Sunday, November 4, 2012

Parish Saved from Oblivion

 incoming procession to a congregation overflowing with anticipation
Father Sandor Siklodi, past and present pastor of St. Emeric Cleveland read the Gospel, and gave an history of the last twenty-eight months. At times it was a bad dream. He, as all people present, were publicly grateful to Fr. Begin and Saint Colman's for saying so many Hungarian language Masses in the interim. All realised how much this helped the community to survive and thrive. Siklodi said words too kind concerning Bishop Lennon.
 a view at the Ave Maria window, and the press in the balcony
Of the eleven churches restored to public worship of God, in the Cleveland Catholic diocese, this church, Saint Emeric has physically the smallest nave, and sanctuary. Still they held six hundred people. Folding chairs were placed, everywhere they could fit, and some people stood.
 After the distribution of Communion, Jesus finally re-entered the tabernacle after a long absence. The tallest member of the congregation pulled down the tabernacle lamp, and lit it. The lamp was out for twenty-eight months. 
Before the Mass dismissal, the parish's procurator/organist presented an historical reflection on what has happened in the history, of the parish, the Hungarian nation, and the Catholic Church. To get to this Mass, in this church to-day, took the near moving of heaven and earth.

The time, noon 4 November echoed history. In 1456 a Christian force, led by Hungarians defeated the Turks at Nándorfehérvár (Beograd/Belgrade). Three years before, Constantinople (the Second Rome) fell. János Hunyadi is considered the top general of his generation, he had fought the Turks for more than a decade. This was his last battle. He soon died of contagious disease. His fame was so grand, that several nations claimed him. The next year, his son was elected king. The Hungarians believed the bells rang at noon by papal order after the victory.More recently, the short lived Hungarian independence revolt of 1956 was crushed on Sunday, 4 November.

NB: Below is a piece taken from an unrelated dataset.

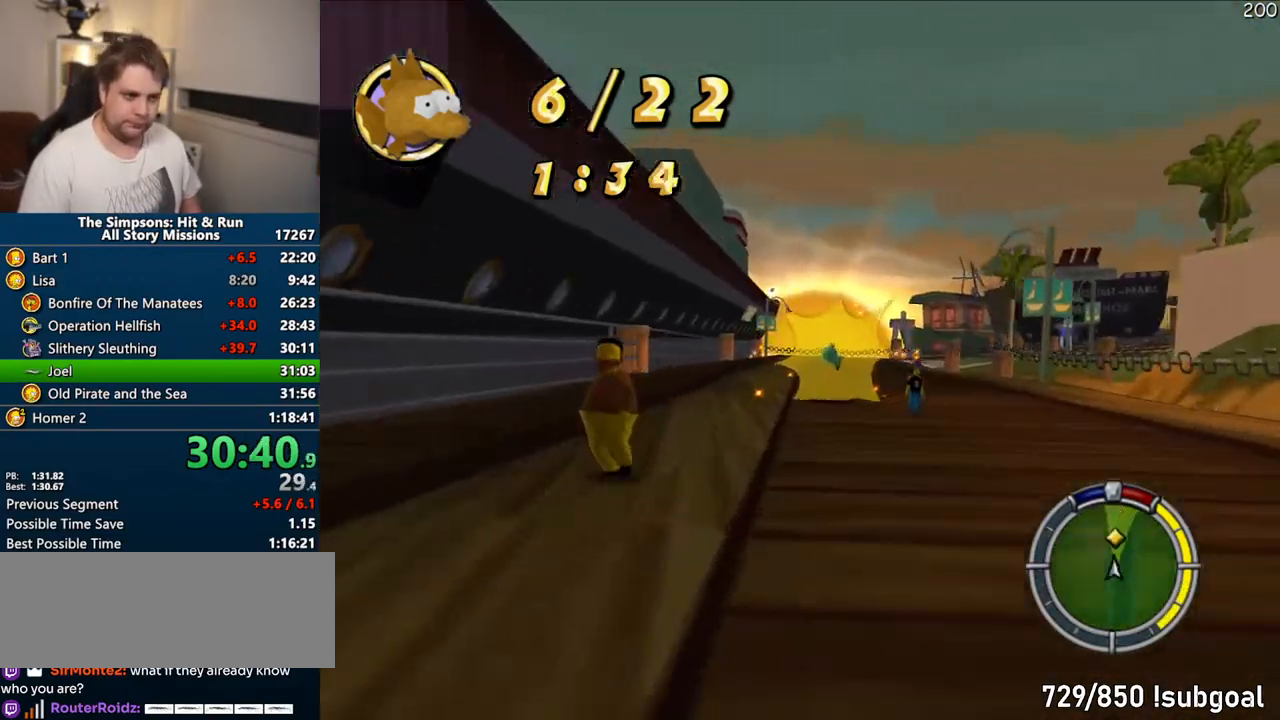
{"buttons": ["CROSS"], "left_stick": "center", "right_stick": "center", "events": [[117, "left_stick", "right"], [317, "left_stick", "center"]]}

But locally, this little parish became a cause célèbre for the world's Hungarians. The Hungarian government inveighed and cajoled diplomacy to the Vatican on the parish's behalf. The parish was opposed by a beyond remarkably recalcitrant bishop. They would not accept compromise, neither would he; but Rome did not relent. This the Mother of God, the parishioners, in various groupings (Templom Örzö, the street prayer vigils, the scouts), judicial and diplomatic actions, and justice all were on the same side. They found friends in Saint Colman's and other Catholics in town. The parish was "saved from oblivion". This was an historical moment in the church universal, and a great victory. It was the proper solution, to a falsely created problem.